Go to the next page to see the complete 911 dispatch conversation

 

Dispatch: Police and fire dispatch

Caller: Hi, I just wanted to inform you that we have this lady that’s been walking up from Mather and like for no apparent reason is walking from house to house, and she’s not in like any business or have any badge or anything

Dispatch: Can you tell me where this is at

Caller: She walked up from Mather road and now she’s walking on 125th and the weird thing is she just stops at the end of the driveway whether or not she talks to somebody. So she just knocks on the door and then if somebody is there or not she’ll stop at the end of the driveway and enter something into her phone. And then it takes a couple minutes per house.

Dispatch: Did you talk to her at all?

Caller: No I didn’t. My son said hi to her because he’s 3 and he says hi to everybody. Then she like didn’t come to us but she’s gone to every other house

Dispatch: When people are home?

Caller: It looks like not home. It looks like she spends more time at the end of the driveway for people that are not home. She’s gone to 1,2,3,4 – she’s on her 7th house. That I can see.

Dispatch: But you think it’s weird, because usually people are out of town for this weekend and

Caller: I don’t recognize, her, so. And she clearly like avoided us.

Dispatch: You were outside at the time?

Caller: Yeah, we’re actually packing to leave for – so we’ve been back and forth for the last half and hour and it doesn’t seem like she does any real reason we can tell. And she’s just in regular street clothes, in camel pants and a white shirt and no badge that I can see.

Dispatch: Is she a white female?

Caller: No, she’s African-American. Her hair’s up in a bun.

Dispatch: How old?

Caller: I would say late 30s, early 40s just from what I saw across the street.

Dispatch: Okay, medium, heavy build?

Caller: Um, kind of between medium and heavy build.

Dispatch: How tall?

Caller: No taller than 5’9” again across the street.

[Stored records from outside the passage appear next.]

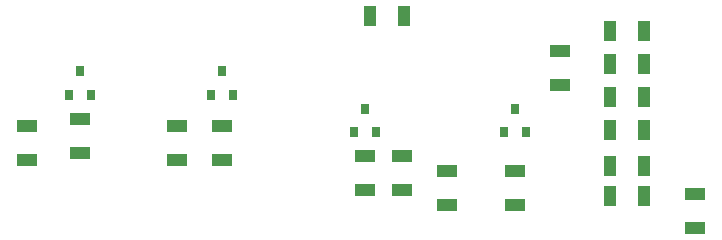
<source format=gbr>
%TF.GenerationSoftware,Altium Limited,Altium Designer,19.1.8 (144)*%
G04 Layer_Color=128*
%FSLAX26Y26*%
%MOIN*%
%TF.FileFunction,Paste,Bot*%
%TF.Part,Single*%
G01*
G75*
%TA.AperFunction,SMDPad,CuDef*%
%ADD24R,0.066929X0.043307*%
%ADD25R,0.043307X0.066929*%
%ADD26R,0.031496X0.035433*%
D24*
X2300000Y1207087D02*
D03*
Y1092913D02*
D03*
X1850000Y1567913D02*
D03*
Y1682087D02*
D03*
X725000Y1317913D02*
D03*
Y1432087D02*
D03*
X1700000Y1167913D02*
D03*
Y1282087D02*
D03*
X575000Y1317913D02*
D03*
Y1432087D02*
D03*
X75000Y1317913D02*
D03*
Y1432087D02*
D03*
X250000Y1457087D02*
D03*
Y1342913D02*
D03*
X1475000Y1282087D02*
D03*
Y1167913D02*
D03*
X1325000Y1332087D02*
D03*
Y1217913D02*
D03*
X1200000Y1332087D02*
D03*
Y1217913D02*
D03*
D25*
X1217913Y1800000D02*
D03*
X1332086D02*
D03*
X2132087Y1749999D02*
D03*
X2017913D02*
D03*
Y1418749D02*
D03*
X2132087D02*
D03*
Y1529166D02*
D03*
X2017913D02*
D03*
X2132087Y1197916D02*
D03*
X2017913D02*
D03*
X2132087Y1639583D02*
D03*
X2017913D02*
D03*
Y1300000D02*
D03*
X2132087D02*
D03*
D26*
X1237402Y1410630D02*
D03*
X1162599D02*
D03*
X1200000Y1489370D02*
D03*
X1737402Y1410630D02*
D03*
X1662599D02*
D03*
X1700000Y1489370D02*
D03*
X762402Y1535630D02*
D03*
X687598D02*
D03*
X725000Y1614370D02*
D03*
X287402Y1535630D02*
D03*
X212599D02*
D03*
X250000Y1614370D02*
D03*
%TF.MD5,ebc6ca6c1de91e9e6fe996e87ba2c0e2*%
M02*

</source>
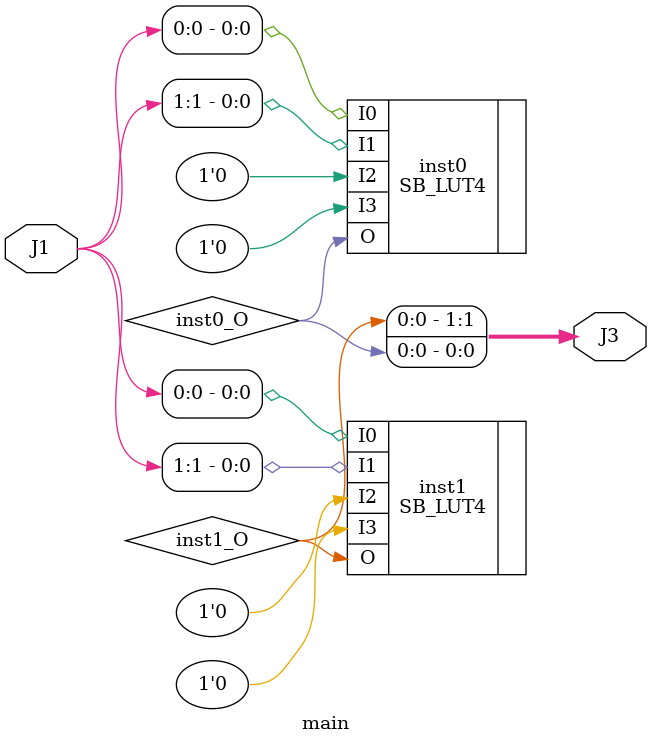
<source format=v>
module main (input [1:0] J1, output [1:0] J3);
wire  inst0_O;
wire  inst1_O;
SB_LUT4 #(.LUT_INIT(16'h8888)) inst0 (.I0(J1[0]), .I1(J1[1]), .I2(1'b0), .I3(1'b0), .O(inst0_O));
SB_LUT4 #(.LUT_INIT(16'hEEEE)) inst1 (.I0(J1[0]), .I1(J1[1]), .I2(1'b0), .I3(1'b0), .O(inst1_O));
assign J3 = {inst1_O,inst0_O};
endmodule


</source>
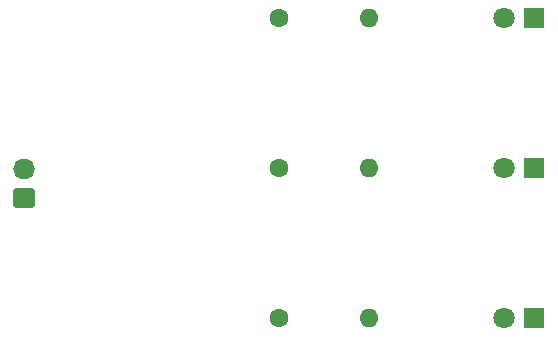
<source format=gbr>
%TF.GenerationSoftware,KiCad,Pcbnew,(6.0.7)*%
%TF.CreationDate,2022-08-16T13:58:00+09:00*%
%TF.ProjectId,test,74657374-2e6b-4696-9361-645f70636258,rev?*%
%TF.SameCoordinates,Original*%
%TF.FileFunction,Soldermask,Top*%
%TF.FilePolarity,Negative*%
%FSLAX46Y46*%
G04 Gerber Fmt 4.6, Leading zero omitted, Abs format (unit mm)*
G04 Created by KiCad (PCBNEW (6.0.7)) date 2022-08-16 13:58:00*
%MOMM*%
%LPD*%
G01*
G04 APERTURE LIST*
G04 Aperture macros list*
%AMRoundRect*
0 Rectangle with rounded corners*
0 $1 Rounding radius*
0 $2 $3 $4 $5 $6 $7 $8 $9 X,Y pos of 4 corners*
0 Add a 4 corners polygon primitive as box body*
4,1,4,$2,$3,$4,$5,$6,$7,$8,$9,$2,$3,0*
0 Add four circle primitives for the rounded corners*
1,1,$1+$1,$2,$3*
1,1,$1+$1,$4,$5*
1,1,$1+$1,$6,$7*
1,1,$1+$1,$8,$9*
0 Add four rect primitives between the rounded corners*
20,1,$1+$1,$2,$3,$4,$5,0*
20,1,$1+$1,$4,$5,$6,$7,0*
20,1,$1+$1,$6,$7,$8,$9,0*
20,1,$1+$1,$8,$9,$2,$3,0*%
G04 Aperture macros list end*
%ADD10C,1.600000*%
%ADD11O,1.600000X1.600000*%
%ADD12RoundRect,0.250000X0.675000X-0.600000X0.675000X0.600000X-0.675000X0.600000X-0.675000X-0.600000X0*%
%ADD13O,1.850000X1.700000*%
%ADD14R,1.800000X1.800000*%
%ADD15C,1.800000*%
G04 APERTURE END LIST*
D10*
%TO.C,R1*%
X133350000Y-78740000D03*
D11*
X140970000Y-78740000D03*
%TD*%
D12*
%TO.C,J1*%
X111760000Y-81280000D03*
D13*
X111760000Y-78780000D03*
%TD*%
D10*
%TO.C,R3*%
X133350000Y-91440000D03*
D11*
X140970000Y-91440000D03*
%TD*%
%TO.C,R2*%
X140970000Y-66040000D03*
D10*
X133350000Y-66040000D03*
%TD*%
D14*
%TO.C,D3*%
X154940000Y-91440000D03*
D15*
X152400000Y-91440000D03*
%TD*%
D14*
%TO.C,D2*%
X154940000Y-66040000D03*
D15*
X152400000Y-66040000D03*
%TD*%
D14*
%TO.C,D1*%
X154940000Y-78740000D03*
D15*
X152400000Y-78740000D03*
%TD*%
M02*

</source>
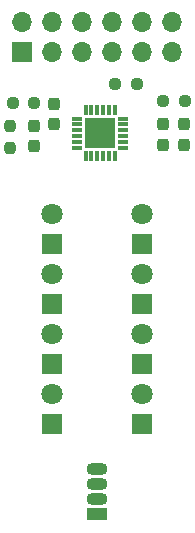
<source format=gts>
G04 #@! TF.GenerationSoftware,KiCad,Pcbnew,6.0.9-8da3e8f707~116~ubuntu20.04.1*
G04 #@! TF.CreationDate,2023-03-08T17:55:07+01:00*
G04 #@! TF.ProjectId,led_drv_pmod,6c65645f-6472-4765-9f70-6d6f642e6b69,rev?*
G04 #@! TF.SameCoordinates,Original*
G04 #@! TF.FileFunction,Soldermask,Top*
G04 #@! TF.FilePolarity,Negative*
%FSLAX46Y46*%
G04 Gerber Fmt 4.6, Leading zero omitted, Abs format (unit mm)*
G04 Created by KiCad (PCBNEW 6.0.9-8da3e8f707~116~ubuntu20.04.1) date 2023-03-08 17:55:07*
%MOMM*%
%LPD*%
G01*
G04 APERTURE LIST*
G04 Aperture macros list*
%AMRoundRect*
0 Rectangle with rounded corners*
0 $1 Rounding radius*
0 $2 $3 $4 $5 $6 $7 $8 $9 X,Y pos of 4 corners*
0 Add a 4 corners polygon primitive as box body*
4,1,4,$2,$3,$4,$5,$6,$7,$8,$9,$2,$3,0*
0 Add four circle primitives for the rounded corners*
1,1,$1+$1,$2,$3*
1,1,$1+$1,$4,$5*
1,1,$1+$1,$6,$7*
1,1,$1+$1,$8,$9*
0 Add four rect primitives between the rounded corners*
20,1,$1+$1,$2,$3,$4,$5,0*
20,1,$1+$1,$4,$5,$6,$7,0*
20,1,$1+$1,$6,$7,$8,$9,0*
20,1,$1+$1,$8,$9,$2,$3,0*%
G04 Aperture macros list end*
%ADD10R,1.700000X1.700000*%
%ADD11O,1.700000X1.700000*%
%ADD12RoundRect,0.237500X-0.250000X-0.237500X0.250000X-0.237500X0.250000X0.237500X-0.250000X0.237500X0*%
%ADD13RoundRect,0.237500X-0.237500X0.250000X-0.237500X-0.250000X0.237500X-0.250000X0.237500X0.250000X0*%
%ADD14R,1.800000X1.800000*%
%ADD15C,1.800000*%
%ADD16RoundRect,0.237500X0.237500X-0.300000X0.237500X0.300000X-0.237500X0.300000X-0.237500X-0.300000X0*%
%ADD17RoundRect,0.007800X0.397200X0.122200X-0.397200X0.122200X-0.397200X-0.122200X0.397200X-0.122200X0*%
%ADD18RoundRect,0.007800X-0.122200X0.397200X-0.122200X-0.397200X0.122200X-0.397200X0.122200X0.397200X0*%
%ADD19R,2.600000X2.600000*%
%ADD20R,1.800000X1.070000*%
%ADD21O,1.800000X1.070000*%
%ADD22RoundRect,0.237500X0.250000X0.237500X-0.250000X0.237500X-0.250000X-0.237500X0.250000X-0.237500X0*%
G04 APERTURE END LIST*
D10*
X81280000Y-48260000D03*
D11*
X81280000Y-45720000D03*
X83820000Y-48260000D03*
X83820000Y-45720000D03*
X86360000Y-48260000D03*
X86360000Y-45720000D03*
X88900000Y-48260000D03*
X88900000Y-45720000D03*
X91440000Y-48260000D03*
X91440000Y-45720000D03*
X93980000Y-48260000D03*
X93980000Y-45720000D03*
D12*
X95043000Y-52424500D03*
X93218000Y-52424500D03*
D13*
X80264000Y-54512500D03*
X80264000Y-56337500D03*
D14*
X91440000Y-79730000D03*
D15*
X91440000Y-77190000D03*
D16*
X82296000Y-56234500D03*
X82296000Y-54509500D03*
D14*
X83820000Y-64490000D03*
D15*
X83820000Y-61950000D03*
D14*
X83820000Y-69570000D03*
D15*
X83820000Y-67030000D03*
D14*
X91440000Y-74650000D03*
D15*
X91440000Y-72110000D03*
D14*
X83820000Y-74650000D03*
D15*
X83820000Y-72110000D03*
D14*
X83820000Y-79730000D03*
D15*
X83820000Y-77190000D03*
D14*
X91440000Y-69570000D03*
D15*
X91440000Y-67030000D03*
D17*
X89834000Y-56368000D03*
X89834000Y-55868000D03*
X89834000Y-55368000D03*
X89834000Y-54868000D03*
X89834000Y-54368000D03*
X89834000Y-53868000D03*
D18*
X89134000Y-53168000D03*
X88634000Y-53168000D03*
X88134000Y-53168000D03*
X87634000Y-53168000D03*
X87134000Y-53168000D03*
X86634000Y-53168000D03*
D17*
X85934000Y-53868000D03*
X85934000Y-54368000D03*
X85934000Y-54868000D03*
X85934000Y-55368000D03*
X85934000Y-55868000D03*
X85934000Y-56368000D03*
D18*
X86634000Y-57068000D03*
X87134000Y-57068000D03*
X87634000Y-57068000D03*
X88134000Y-57068000D03*
X88634000Y-57068000D03*
X89134000Y-57068000D03*
D19*
X87884000Y-55118000D03*
D14*
X91440000Y-64490000D03*
D15*
X91440000Y-61950000D03*
D16*
X83947000Y-54329500D03*
X83947000Y-52604500D03*
D20*
X87630000Y-87350000D03*
D21*
X87630000Y-86080000D03*
X87630000Y-84810000D03*
X87630000Y-83540000D03*
D22*
X82296000Y-52578000D03*
X80471000Y-52578000D03*
X90955500Y-50927000D03*
X89130500Y-50927000D03*
D16*
X94996000Y-56081000D03*
X94996000Y-54356000D03*
X93218000Y-56081000D03*
X93218000Y-54356000D03*
M02*

</source>
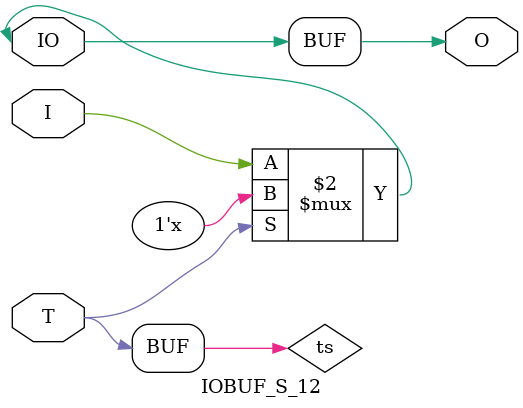
<source format=v>

/*

FUNCTION	: INPUT TRI-STATE OUTPUT BUFFER

*/

`celldefine
`timescale  100 ps / 10 ps

module IOBUF_S_12 (O, IO, I, T);

    output O;

    inout  IO;

    input  I, T;

    or O1 (ts, 1'b0, T);
    bufif0 T1 (IO, I, ts);

    buf B1 (O, IO);

endmodule

</source>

Dispatch: And her hair’s in a bun?

Caller: Yeah. It’s black.

Dispatch: What’s she wearing?

Caller: A white T-shirt, a three-quarter-sleeve T-shirt, and like capri camel pants is what it looks like.

Dispatch: I’ll check it out, OK?

Caller: Would you be able to let us know if they find out anything? Like I said we’re going out of town so we need to know if we need somebody to come back to the house for any reason.

Dispatch: I don’t – I mean – if you want I can put in a request to contact you with what they find – just a lot of times they’re going from call to call especially during the holidays. I can put in the request though.

Caller: If they have time that would be great if not no big deal.